Die UHU-Machbarkeitsstudie hat gezeigt, dass die grundlegenden Voraussetzungen gegeben sind um ein gemeinsames Outsourcing des Betriebs einer Moodle Plattform zu realisieren. So bekundeten sechs Institutionen ihr Interesse ein Learning Management System (LMS) als Hosting Dienst zu beziehen, und die erhobenen Bedürfnisse zeigten eine breite gemeinsame Basis unter den befragten Hochschulen.

Ziele

Die Moodle Plattformen der drei beteiligten Hochschulen sollen an einen gemeinsamen Betreiber ausgelagert werden (gemeinsames Outsourcing). Es werden ausserdem die Voraussetzungen geschaffen, damit sich nach Abschluss des Projektes weitere Hochschulen der Auslagerungsinitiative anschliessen können.
Durch die Auslagerung der Moodle Plattformen an einen spezialisierten Anbieter wird eine Reduktion der Betriebs-, Wartungs- und Supportkosten für jede beteiligte Institution aufgrund von Skaleneffekten angestrebt. Spezifisch werden

  • ein Rahmenvertrag mit einem Hostinganbieter, der neben den Prjektpartnern auch fuür spaäter hinzukommende Hochschulen gilt, ausgearbeitet;
  • Hilfen für die Gestaltung hochschulspezifischer Verträge erstellt, welche die Anforderungen regeln, die über den Rahmenvertrag hinausgehen;
  • ein Rahmen für die Integration von Prozessen und Schnittstellen zwischen Hochschulinfrastruktur und Lernplattform vorbereitet;
  • ein Rahmen für die Migration vorbereitet, der den Übergang vom bestehenden LMS in die ausgelagerte Moodle Instanz beschreibt.

Nutzen

Die Bündelung der Betriebs-, Wartungs- und Supportaufgaben auf 3rd Level Basis führen zu einer allgemeinen Qualitätssteigerung und Entlastung der involvierten Hochschulen. Ein gemeinsamer Anbieter kann das für Betrieb, Wartung und Support erforderliche Personal besser auslasten.

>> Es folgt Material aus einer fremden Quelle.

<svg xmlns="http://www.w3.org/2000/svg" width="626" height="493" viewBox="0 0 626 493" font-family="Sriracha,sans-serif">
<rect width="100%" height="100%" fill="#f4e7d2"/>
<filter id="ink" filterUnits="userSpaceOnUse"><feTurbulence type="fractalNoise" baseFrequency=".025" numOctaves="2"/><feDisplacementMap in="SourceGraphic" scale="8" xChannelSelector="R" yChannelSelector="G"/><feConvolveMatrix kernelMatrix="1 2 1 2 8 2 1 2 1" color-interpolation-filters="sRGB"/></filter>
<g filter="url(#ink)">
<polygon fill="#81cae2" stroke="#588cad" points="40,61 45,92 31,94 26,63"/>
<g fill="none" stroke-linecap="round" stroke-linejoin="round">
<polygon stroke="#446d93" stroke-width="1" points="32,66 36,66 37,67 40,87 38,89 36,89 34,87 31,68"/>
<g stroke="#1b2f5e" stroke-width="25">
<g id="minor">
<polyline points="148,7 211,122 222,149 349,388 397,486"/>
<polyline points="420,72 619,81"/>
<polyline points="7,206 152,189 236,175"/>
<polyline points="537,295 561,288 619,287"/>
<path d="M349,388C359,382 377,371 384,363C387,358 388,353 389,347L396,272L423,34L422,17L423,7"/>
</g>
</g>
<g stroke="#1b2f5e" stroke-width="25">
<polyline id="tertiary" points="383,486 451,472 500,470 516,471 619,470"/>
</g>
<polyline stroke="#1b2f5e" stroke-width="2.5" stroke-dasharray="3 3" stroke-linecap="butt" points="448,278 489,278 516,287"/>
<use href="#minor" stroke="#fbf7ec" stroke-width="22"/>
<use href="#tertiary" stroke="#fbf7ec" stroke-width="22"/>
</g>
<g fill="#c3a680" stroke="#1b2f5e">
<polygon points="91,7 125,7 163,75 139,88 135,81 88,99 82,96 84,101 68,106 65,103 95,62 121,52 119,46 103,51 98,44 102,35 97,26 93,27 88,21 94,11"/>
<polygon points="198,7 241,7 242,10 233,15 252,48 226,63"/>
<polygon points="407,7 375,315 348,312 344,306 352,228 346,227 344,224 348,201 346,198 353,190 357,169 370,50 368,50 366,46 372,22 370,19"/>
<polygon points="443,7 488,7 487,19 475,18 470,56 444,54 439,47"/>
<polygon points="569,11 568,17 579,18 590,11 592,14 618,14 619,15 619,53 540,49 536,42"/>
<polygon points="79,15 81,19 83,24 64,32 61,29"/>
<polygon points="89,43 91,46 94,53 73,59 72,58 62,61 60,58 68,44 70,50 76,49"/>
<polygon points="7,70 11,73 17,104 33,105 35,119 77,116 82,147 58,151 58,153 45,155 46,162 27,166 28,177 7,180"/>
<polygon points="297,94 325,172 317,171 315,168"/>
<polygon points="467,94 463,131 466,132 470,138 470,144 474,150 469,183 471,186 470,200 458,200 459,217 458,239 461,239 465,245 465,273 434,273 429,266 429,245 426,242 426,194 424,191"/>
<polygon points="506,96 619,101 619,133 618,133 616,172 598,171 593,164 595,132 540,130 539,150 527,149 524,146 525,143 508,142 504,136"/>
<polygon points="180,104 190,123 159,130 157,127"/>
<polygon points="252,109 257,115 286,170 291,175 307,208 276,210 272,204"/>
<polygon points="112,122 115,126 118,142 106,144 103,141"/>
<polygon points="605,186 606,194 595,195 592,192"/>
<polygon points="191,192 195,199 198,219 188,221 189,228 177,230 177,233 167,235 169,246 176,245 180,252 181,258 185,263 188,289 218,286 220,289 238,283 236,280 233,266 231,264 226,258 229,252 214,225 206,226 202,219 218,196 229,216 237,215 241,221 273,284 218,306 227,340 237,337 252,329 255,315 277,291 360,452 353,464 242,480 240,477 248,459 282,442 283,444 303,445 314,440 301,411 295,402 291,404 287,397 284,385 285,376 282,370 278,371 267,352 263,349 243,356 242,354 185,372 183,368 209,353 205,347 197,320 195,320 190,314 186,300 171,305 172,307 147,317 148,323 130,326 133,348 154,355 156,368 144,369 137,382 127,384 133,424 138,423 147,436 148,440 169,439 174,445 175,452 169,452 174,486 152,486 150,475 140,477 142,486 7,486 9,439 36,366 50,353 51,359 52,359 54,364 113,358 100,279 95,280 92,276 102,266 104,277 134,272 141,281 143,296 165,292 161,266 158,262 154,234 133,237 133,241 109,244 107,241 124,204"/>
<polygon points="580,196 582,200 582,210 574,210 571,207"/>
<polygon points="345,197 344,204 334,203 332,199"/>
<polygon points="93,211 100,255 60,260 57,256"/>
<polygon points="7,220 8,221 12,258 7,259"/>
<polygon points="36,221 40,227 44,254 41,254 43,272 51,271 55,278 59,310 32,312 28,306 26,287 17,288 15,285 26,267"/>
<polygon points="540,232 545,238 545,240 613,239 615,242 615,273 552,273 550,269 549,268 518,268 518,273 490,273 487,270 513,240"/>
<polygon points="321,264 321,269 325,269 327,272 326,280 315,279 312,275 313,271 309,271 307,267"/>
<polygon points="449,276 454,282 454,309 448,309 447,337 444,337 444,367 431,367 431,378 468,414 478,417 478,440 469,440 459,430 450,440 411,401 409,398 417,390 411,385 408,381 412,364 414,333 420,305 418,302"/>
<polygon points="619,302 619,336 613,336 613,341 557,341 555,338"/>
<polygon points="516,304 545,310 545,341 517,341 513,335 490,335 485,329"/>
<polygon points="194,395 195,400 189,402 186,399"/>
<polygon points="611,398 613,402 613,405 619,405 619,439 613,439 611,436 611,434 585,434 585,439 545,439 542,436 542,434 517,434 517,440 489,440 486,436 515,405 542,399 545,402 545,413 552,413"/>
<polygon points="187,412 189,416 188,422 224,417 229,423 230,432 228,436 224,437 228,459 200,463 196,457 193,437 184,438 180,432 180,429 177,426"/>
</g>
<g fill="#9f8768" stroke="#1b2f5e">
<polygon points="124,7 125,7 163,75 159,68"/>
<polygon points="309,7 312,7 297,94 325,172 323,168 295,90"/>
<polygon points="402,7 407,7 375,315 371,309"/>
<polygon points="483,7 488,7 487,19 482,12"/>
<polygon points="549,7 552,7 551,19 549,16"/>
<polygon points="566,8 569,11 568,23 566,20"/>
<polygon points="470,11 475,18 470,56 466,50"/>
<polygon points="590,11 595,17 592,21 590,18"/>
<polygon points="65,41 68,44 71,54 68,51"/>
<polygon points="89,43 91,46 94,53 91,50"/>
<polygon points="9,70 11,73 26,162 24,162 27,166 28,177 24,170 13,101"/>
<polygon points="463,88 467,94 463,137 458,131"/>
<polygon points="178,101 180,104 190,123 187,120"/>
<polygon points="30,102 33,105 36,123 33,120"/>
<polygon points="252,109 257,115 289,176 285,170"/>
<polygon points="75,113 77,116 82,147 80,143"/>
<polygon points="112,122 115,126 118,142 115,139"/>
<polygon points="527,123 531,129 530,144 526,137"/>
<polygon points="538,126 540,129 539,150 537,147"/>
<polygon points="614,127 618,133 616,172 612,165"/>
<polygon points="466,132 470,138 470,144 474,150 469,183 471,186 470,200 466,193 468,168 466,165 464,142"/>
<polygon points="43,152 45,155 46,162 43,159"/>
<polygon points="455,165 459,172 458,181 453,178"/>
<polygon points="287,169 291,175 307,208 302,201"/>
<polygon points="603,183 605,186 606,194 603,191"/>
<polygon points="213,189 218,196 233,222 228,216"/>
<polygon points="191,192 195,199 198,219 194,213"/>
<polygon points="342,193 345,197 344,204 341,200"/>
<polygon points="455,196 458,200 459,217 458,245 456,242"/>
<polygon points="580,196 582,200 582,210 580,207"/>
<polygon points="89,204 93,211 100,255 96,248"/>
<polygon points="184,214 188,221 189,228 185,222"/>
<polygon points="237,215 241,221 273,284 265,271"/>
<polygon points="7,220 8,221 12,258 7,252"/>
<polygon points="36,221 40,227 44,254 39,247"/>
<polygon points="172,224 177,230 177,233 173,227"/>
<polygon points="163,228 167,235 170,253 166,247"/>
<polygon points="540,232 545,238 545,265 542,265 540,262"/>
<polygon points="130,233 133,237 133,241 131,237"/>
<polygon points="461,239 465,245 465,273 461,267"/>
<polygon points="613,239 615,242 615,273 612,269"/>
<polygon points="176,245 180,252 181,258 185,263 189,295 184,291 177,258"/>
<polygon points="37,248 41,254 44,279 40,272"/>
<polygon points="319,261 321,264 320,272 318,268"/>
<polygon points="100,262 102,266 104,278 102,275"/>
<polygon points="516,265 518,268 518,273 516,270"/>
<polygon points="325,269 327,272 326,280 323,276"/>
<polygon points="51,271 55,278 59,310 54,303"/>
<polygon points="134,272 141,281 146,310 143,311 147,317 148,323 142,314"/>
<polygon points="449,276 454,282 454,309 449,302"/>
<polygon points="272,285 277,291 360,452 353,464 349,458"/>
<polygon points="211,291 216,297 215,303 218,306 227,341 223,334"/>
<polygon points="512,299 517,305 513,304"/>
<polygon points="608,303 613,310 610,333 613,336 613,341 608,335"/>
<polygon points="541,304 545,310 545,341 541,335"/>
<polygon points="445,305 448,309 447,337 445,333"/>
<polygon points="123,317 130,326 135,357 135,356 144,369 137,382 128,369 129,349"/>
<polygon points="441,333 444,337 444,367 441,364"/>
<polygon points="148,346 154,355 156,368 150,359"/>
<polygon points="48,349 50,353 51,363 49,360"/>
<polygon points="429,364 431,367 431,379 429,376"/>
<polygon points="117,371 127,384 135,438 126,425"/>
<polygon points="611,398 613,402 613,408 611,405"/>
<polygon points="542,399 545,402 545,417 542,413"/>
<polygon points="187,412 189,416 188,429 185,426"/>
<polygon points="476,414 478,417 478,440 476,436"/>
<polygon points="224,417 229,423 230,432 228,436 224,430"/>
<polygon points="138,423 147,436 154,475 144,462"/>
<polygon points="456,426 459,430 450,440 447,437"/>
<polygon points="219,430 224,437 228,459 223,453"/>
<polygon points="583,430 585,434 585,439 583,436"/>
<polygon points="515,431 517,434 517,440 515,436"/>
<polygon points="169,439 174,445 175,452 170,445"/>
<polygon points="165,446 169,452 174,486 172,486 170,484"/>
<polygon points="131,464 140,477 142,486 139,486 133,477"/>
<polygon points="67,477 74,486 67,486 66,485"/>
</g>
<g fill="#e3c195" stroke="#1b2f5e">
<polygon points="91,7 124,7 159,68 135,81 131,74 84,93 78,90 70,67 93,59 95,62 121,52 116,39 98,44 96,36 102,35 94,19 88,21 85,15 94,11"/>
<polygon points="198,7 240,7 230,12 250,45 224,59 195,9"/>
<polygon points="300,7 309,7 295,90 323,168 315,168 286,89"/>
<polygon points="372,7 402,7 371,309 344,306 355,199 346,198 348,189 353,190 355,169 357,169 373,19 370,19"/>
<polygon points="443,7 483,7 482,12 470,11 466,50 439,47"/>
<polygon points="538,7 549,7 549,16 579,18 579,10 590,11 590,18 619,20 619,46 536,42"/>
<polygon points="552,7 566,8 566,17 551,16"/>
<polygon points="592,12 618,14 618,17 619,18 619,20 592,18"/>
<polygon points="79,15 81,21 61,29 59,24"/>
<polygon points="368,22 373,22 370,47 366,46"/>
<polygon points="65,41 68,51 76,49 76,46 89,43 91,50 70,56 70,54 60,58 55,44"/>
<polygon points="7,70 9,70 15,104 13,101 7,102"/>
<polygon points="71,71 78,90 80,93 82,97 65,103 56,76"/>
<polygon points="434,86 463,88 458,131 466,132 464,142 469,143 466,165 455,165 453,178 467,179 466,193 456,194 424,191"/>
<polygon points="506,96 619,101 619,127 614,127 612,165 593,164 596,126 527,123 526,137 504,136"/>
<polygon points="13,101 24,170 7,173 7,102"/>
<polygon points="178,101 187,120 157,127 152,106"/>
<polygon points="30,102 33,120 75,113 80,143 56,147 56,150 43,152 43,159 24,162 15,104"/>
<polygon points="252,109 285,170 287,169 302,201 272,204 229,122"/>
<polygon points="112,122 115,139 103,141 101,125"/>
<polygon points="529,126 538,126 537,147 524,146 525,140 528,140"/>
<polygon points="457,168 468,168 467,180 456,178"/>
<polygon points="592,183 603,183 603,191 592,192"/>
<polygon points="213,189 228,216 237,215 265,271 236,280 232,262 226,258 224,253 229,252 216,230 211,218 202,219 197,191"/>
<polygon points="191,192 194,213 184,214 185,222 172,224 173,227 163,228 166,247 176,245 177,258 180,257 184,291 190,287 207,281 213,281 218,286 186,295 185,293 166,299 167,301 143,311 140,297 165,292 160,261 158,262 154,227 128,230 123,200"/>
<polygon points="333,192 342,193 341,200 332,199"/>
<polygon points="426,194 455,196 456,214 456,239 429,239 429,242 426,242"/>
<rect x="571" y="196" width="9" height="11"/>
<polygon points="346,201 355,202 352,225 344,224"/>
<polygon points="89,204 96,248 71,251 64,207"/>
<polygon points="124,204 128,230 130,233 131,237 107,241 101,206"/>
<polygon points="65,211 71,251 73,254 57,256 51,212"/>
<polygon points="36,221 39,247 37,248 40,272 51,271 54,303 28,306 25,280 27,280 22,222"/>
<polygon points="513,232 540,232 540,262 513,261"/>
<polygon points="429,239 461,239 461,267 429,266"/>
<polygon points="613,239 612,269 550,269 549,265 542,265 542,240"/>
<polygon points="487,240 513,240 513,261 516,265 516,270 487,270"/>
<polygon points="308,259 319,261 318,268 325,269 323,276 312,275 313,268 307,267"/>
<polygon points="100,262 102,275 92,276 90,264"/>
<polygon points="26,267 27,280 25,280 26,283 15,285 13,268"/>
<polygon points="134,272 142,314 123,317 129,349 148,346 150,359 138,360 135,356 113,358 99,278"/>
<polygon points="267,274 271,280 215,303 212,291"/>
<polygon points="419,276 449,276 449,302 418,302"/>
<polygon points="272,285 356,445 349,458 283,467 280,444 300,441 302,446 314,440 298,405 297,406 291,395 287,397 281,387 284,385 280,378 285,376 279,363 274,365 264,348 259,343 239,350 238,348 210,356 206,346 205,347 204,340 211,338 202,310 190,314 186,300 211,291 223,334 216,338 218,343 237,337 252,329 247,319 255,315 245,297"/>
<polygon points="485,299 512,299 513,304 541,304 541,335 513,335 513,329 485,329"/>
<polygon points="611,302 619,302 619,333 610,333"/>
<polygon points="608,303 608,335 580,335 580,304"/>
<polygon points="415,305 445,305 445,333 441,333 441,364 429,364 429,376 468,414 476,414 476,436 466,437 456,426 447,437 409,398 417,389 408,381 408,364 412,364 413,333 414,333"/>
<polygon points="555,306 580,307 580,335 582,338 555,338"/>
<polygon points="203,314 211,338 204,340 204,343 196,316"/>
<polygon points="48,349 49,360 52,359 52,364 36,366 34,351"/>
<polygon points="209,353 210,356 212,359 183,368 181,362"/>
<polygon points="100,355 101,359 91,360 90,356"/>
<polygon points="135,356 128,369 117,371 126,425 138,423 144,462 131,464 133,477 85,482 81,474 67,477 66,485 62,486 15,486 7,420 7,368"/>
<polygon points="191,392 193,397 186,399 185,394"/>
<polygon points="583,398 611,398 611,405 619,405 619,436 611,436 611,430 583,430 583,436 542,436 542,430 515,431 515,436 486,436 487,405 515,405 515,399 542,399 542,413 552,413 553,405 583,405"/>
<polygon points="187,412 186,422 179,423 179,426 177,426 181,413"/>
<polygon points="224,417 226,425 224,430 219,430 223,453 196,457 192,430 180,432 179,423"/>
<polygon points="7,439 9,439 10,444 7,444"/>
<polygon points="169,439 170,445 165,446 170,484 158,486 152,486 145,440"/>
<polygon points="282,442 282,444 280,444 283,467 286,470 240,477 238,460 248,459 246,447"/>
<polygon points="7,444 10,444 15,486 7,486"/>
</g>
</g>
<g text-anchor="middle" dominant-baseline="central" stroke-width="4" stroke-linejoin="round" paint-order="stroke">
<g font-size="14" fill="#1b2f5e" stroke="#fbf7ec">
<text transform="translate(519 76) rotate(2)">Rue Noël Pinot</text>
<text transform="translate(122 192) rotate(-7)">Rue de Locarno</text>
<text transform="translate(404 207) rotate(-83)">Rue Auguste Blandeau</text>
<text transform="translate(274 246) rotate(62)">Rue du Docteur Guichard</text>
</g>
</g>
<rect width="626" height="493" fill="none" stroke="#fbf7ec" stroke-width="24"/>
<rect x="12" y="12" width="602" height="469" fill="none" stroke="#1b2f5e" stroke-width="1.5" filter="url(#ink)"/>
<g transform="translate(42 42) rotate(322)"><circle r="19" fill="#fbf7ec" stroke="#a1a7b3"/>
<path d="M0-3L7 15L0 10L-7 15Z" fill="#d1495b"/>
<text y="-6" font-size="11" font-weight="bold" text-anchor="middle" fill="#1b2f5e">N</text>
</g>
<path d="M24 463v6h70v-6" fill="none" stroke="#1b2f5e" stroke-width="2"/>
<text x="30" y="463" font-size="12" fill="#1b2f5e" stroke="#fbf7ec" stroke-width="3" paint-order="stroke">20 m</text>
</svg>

Durch die höhere Auslastung lassen sich betriebskritische Funktionen besser auf mehrere Stellen verteilen, womit die Hochschulen ihre Abhängigkeit von einzelnen, hochqualifizierten und spezialisierten Einrichtungen reduzieren. Schliesslich verbessern sich die Möglichkeiten zur Erreichung allgemein hoher Verfügbarkeit und des Aufbaus von spezifischem Experten KnowHow.

Das Projekt UHU-i schafft die Grundlagen für eine LMS-Infrastruktur, die zu Beginn von drei grossen Fachhochschulen mit insgesamt über 17'000 Studierenden genutzt werden kann. Die Vertragsbedingungen des Rahmenvertrages werden so ausgelegt, dass auch nachträglich Hochschulen in den Verbund aufgenommen werden können. Eine später hinzukommende Hochschule profitiert somit von einem fertigen Rahmenvertrag, der alle Grundlagen zu vorteilhaften Konditionen abdeckt. Sie muss lediglich die für sie geltenden Spezifika mit dem Anbieter aushandeln.